(Collected data)

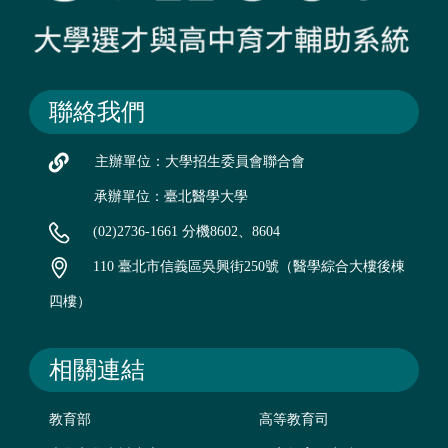
聯絡我們
主辦單位：大學招生委員會聯合會
承辦單位：臺北醫學大學
(02)2736-1661 分機8602、8604
110 臺北市信義區吳興街250號（醫學綜合大樓後棟
四樓）
相關連結
教育部
高等教育司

### WORK TASK
Copy the records shown above in their entirety and exactly; images are to be left out.

### WRITTEN ANSWER
聯絡我們
主辦單位：大學招生委員會聯合會
承辦單位：臺北醫學大學
(02)2736-1661 分機8602、8604
110 臺北市信義區吳興街250號（醫學綜合大樓後棟
四樓）
相關連結
教育部
高等教育司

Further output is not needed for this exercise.